___ EXTRACTED MATERIAL ___

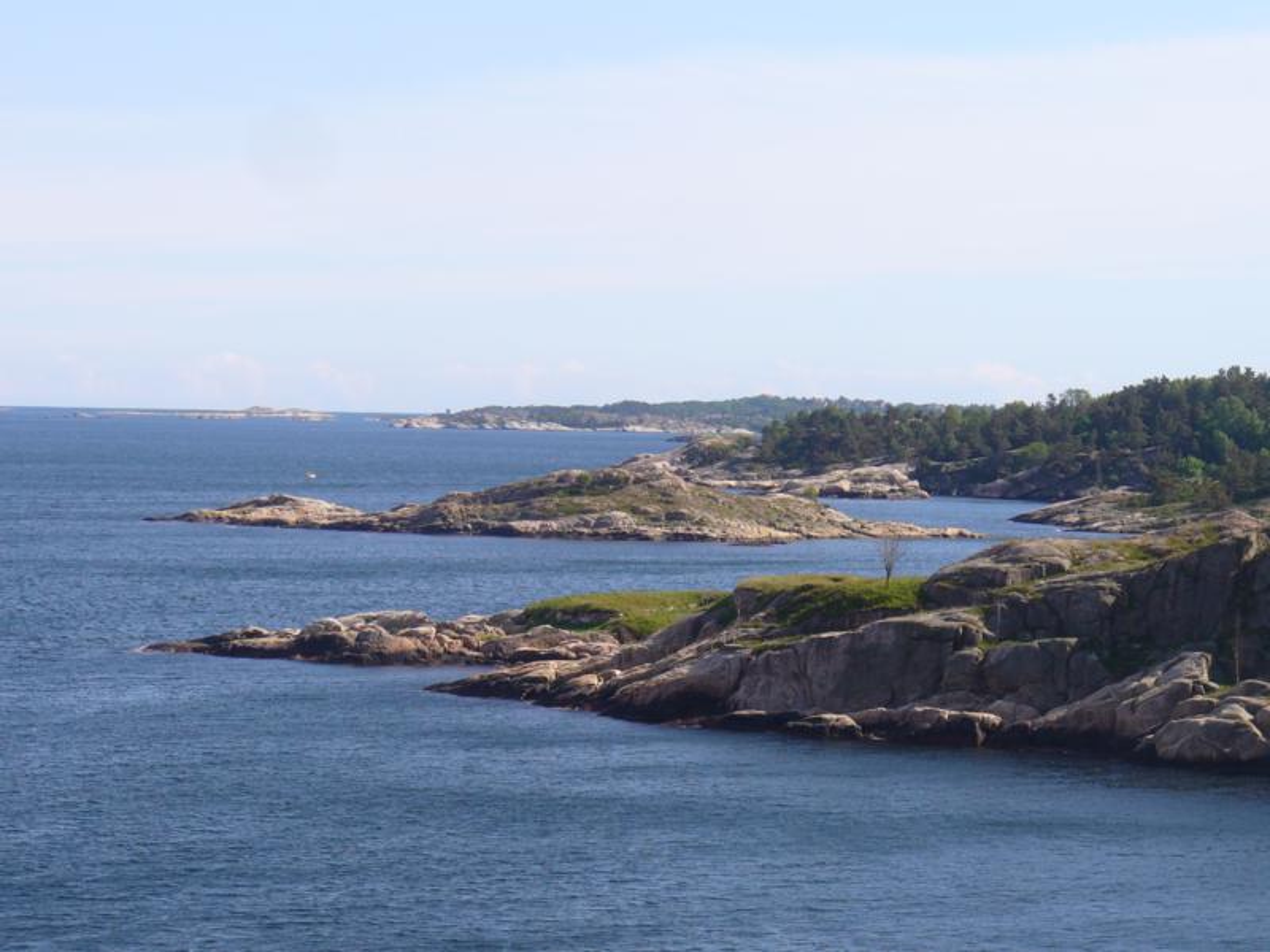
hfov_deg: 14.3
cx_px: 635
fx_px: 5063
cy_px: 476
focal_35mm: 138
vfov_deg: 10.7
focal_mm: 22.7
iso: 64
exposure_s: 1/125
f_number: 7.6
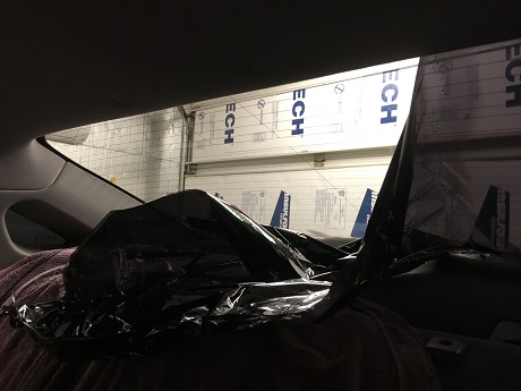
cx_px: 260
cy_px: 196
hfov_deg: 61.7
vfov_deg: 48.2
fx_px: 436
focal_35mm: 29
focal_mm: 4.15
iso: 64
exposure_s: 1/30
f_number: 2.2
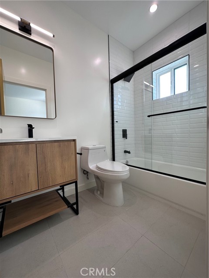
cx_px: 104
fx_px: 113
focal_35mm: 14
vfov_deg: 102.1
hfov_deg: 85.7
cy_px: 139
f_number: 2.2
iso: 50
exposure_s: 1/120
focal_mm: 2.22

___

| PROBLEM STATEMENT |
Set down word for word every line from the line containing "exposure_s: 1/125" through the last line of the entries, and nothing more; no pictures.

| COMPLETED EXERCISE |
exposure_s: 1/125
f_number: 7.6
cx_px: 260
cy_px: 196
hfov_deg: 61.7
vfov_deg: 48.2
fx_px: 436
focal_35mm: 29
focal_mm: 4.15
iso: 64
exposure_s: 1/30
f_number: 2.2
cx_px: 104
fx_px: 113
focal_35mm: 14
vfov_deg: 102.1
hfov_deg: 85.7
cy_px: 139
f_number: 2.2
iso: 50
exposure_s: 1/120
focal_mm: 2.22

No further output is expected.